## Énoncé du problème A
Modifiez le listing de la ligne contenant « scientific name: Homaemus proteus » jusqu'à la fin du listing, bornes comprises, en remplaçant « order » par « ordre » sans toucher au reste. Ne restituez que ces lignes.

## Extrait du texte
Le 8 février 2001, Sofia Papastamatiou demanda au préfet de Thessalonique de procéder à la révocation formelle de l’expropriation pesant sur son terrain en vertu du plan d’alignement litigieux. L’administration ne répondit pas à cette demande, ce qui équivaut à un refus tacite.

Le 21 mai 2001, Sofia Papastamatiou saisit la cour administrative d’appel de Thessalonique d’un recours en annulation contre le refus tacite de l’administration de lever l’expropriation pesant sur son terrain.

Le 2 juillet 2001, Sofia Papastamatiou décéda. Les requérants sont ses seuls héritiers. Les deux premiers requérants déclarèrent par la suite devant la cour administrative d’appel qu’ils souhaitaient poursuivre la procédure engagée par Sofia Papastamatiou.

Le 28 juin 2002, la cour administrative d’appel fit droit au recours, annula le refus tacite de l’administration de révoquer l’expropriation litigieuse et lui renvoya l’affaire pour prendre les mesures nécessaires à cet égard. En outre, la cour fixa les frais judiciaires des deux premiers requérants à un montant de 100 euros et ordonna leur remboursement par l’Etat (arrêt no 1465/2002).

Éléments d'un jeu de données
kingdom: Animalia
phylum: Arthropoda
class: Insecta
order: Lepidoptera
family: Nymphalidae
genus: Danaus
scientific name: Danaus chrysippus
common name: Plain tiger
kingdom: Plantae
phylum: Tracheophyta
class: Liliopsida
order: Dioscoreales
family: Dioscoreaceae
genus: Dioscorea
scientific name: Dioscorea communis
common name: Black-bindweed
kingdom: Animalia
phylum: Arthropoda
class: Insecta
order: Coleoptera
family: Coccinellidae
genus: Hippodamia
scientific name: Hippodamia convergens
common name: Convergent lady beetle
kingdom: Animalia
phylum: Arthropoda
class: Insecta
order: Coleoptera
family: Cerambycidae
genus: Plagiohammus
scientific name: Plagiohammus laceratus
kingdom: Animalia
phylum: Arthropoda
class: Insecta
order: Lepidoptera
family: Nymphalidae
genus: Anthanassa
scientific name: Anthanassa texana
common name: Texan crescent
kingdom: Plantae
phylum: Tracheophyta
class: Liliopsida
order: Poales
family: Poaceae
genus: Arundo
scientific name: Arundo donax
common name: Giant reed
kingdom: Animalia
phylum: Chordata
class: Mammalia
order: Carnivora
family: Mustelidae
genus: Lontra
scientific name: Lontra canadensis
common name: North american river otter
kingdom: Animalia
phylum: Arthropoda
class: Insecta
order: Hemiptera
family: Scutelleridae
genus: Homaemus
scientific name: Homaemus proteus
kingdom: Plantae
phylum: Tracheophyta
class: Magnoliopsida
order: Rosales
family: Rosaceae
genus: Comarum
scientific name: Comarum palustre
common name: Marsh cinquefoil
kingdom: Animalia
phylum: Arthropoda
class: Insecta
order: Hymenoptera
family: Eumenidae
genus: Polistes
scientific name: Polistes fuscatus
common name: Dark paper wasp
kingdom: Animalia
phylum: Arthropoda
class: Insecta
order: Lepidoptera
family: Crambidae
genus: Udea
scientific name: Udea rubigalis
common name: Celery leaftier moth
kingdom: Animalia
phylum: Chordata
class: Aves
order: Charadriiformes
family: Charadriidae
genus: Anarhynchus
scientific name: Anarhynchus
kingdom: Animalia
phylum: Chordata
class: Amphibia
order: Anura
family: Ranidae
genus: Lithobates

## Énoncé du problème B
Poursuivez le récit de la procédure engagée par Sofia Papastamatiou, à la suite de sa dernière phrase.

## Résultat attendu A
scientific name: Homaemus proteus
kingdom: Plantae
phylum: Tracheophyta
class: Magnoliopsida
ordre: Rosales
family: Rosaceae
genus: Comarum
scientific name: Comarum palustre
common name: Marsh cinquefoil
kingdom: Animalia
phylum: Arthropoda
class: Insecta
ordre: Hymenoptera
family: Eumenidae
genus: Polistes
scientific name: Polistes fuscatus
common name: Dark paper wasp
kingdom: Animalia
phylum: Arthropoda
class: Insecta
ordre: Lepidoptera
family: Crambidae
genus: Udea
scientific name: Udea rubigalis
common name: Celery leaftier moth
kingdom: Animalia
phylum: Chordata
class: Aves
ordre: Charadriiformes
family: Charadriidae
genus: Anarhynchus
scientific name: Anarhynchus
kingdom: Animalia
phylum: Chordata
class: Amphibia
ordre: Anura
family: Ranidae
genus: Lithobates

## Résultat attendu B
Le 29 juillet 2003, dans un courrier adressé à la municipalité de Thessalonique avec copie au conseil des requérants, la direction de l’Urbanisme de la région de Thessalonique notifia l’arrêt no 1465/2002 à la municipalité en l’informant que si l’administration est en principe tenue de se conformer aux arrêts de justice, il est toutefois possible de procéder à une nouvelle expropriation du terrain litigieux si les conditions prévues par la loi sont réunies. Elle invita donc la municipalité à examiner la question de savoir s’il était nécessaire d’exproprier à nouveau la propriété en question et, dans l’affirmative, à réunir les fonds requis pour l’indemnisation des propriétaires visés par cette mesure. Elle invita aussi les deux premiers requérants à déposer les documents nécessaires, tels que les titres de propriété et les plans topographiques, afin qu’il soit procédé, le cas échéant, à la modification du plan d’alignement qui affectait leur propriété.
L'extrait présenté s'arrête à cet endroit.